One in 500 of the 3.2 billion chemical bases in humans will be different among individuals, said Leroy Hood, director of the Institute for Systems Biology. Many will be insignificant, but many others will lead to diseases or other significant changes among individuals.

Human Genome Project researchers have already discovered 300,000 SNPs, Hood said. A year ago, they hoped they'd be at the 50,000 SNP point, but at this rate, researchers will have discovered more than a million SNPs by the end of 2000.

In addition to adapting to all of the new testing and treatments to ensure that the genomics revolution progresses, health care providers and insurers also will have to walk a fine line on patients' privacy.

"Everybody realizes that patient information should be kept highly confidential," said Carl Feldbaum, president of the Biotechnology Industry Organization. "There's no place for publishing names or clear identifiers of individual patients.

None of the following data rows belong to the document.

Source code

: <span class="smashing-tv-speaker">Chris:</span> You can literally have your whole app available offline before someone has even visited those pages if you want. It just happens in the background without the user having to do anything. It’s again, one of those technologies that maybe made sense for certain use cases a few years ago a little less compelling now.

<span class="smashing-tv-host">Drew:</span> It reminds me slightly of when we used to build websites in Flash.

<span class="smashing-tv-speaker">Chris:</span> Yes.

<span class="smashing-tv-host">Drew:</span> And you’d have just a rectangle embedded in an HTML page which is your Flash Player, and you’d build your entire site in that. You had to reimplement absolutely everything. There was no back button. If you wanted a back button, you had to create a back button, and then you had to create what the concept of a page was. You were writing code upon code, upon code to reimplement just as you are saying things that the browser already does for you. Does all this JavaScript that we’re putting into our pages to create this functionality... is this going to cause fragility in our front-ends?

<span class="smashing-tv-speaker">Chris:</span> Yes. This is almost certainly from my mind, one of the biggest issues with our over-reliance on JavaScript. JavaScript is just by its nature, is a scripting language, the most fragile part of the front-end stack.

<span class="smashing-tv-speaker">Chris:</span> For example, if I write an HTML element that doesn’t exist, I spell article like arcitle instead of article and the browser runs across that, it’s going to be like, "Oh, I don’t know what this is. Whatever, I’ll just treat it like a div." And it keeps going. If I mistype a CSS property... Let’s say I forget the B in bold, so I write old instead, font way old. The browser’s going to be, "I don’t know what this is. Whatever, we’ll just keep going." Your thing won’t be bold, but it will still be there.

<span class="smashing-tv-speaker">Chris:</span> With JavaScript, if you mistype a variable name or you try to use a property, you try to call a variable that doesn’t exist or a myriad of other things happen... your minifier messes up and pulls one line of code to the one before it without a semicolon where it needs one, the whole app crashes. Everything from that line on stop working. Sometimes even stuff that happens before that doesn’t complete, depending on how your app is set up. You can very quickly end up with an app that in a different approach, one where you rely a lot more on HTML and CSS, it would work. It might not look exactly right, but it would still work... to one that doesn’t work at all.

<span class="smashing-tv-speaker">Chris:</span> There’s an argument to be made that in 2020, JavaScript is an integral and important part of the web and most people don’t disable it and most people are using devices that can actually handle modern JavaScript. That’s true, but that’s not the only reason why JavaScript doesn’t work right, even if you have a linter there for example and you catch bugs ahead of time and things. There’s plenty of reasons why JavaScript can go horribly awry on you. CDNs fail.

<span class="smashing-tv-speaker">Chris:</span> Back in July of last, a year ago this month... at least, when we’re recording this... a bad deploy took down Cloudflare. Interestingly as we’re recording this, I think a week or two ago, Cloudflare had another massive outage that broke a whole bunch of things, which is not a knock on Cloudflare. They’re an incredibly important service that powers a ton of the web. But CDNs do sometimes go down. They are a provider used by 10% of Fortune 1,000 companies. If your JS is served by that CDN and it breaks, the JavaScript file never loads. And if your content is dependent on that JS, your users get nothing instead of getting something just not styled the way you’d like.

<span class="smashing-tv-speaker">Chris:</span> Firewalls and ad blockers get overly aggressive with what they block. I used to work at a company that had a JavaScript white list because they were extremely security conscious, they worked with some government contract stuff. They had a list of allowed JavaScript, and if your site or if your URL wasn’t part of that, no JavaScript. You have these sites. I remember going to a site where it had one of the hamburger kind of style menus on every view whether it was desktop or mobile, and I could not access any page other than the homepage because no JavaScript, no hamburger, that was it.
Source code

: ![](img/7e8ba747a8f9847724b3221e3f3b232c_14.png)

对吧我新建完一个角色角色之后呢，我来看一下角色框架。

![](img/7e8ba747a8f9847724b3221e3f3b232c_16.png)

That's a bedrock responsibility of all health-care providers."

Yet in order to proceed with SNP research, scientists need to know identifying characteristics of populations, such as whether they smoke, their exposure to chemicals, infectious diseases they may have encountered, and what drugs they take.

"You must have ways to link those very different data sets or the whole thing comes crashing down with very little understanding and very little advancement from all this fabulous genetics," said Gilbert S. Omenn, executive vice president for medical affairs at the University of Michigan and CEO of the University of Michigan Health System.

"The information in the aggregate form of patient databases will probably be one of the most powerful tools for the medical industry in the future," said Randy Scott, president and CEO of Incyte Genomics. "Protecting the freedom of the individual" while using that information stored in patient databases for the good of all is the goal "in terms of value for society."

If the government enacts overly restrictive legislation to protect individual genetic privacy, the potential for understanding disease in a preventive way would be reduced, the experts said.

At the same time, people must be confident that their information is private, so they'll feel free to have tests that could show them the need for a lifestyle or diet change, or that a new treatment would prevent the onset of disease.

"This would be like a genetics civil rights bill, but unlike other civil rights, this will not involve a minority," Feldbaum said. "Every single one of us, 100 percent of the population will have some propensity for disease or some predisposition that we would rather others not know, so I think there will be an enormous consensus around strong safeguards."

Once the health-care industry, doctors, insurers, and legislators weather the early days of the genomics revolution, the long-term benefits will be incalculable.

"The economic implications of (genetic research) are all in the positive direction," Poste said, "as well as the overall impact on the quality of life for all of us."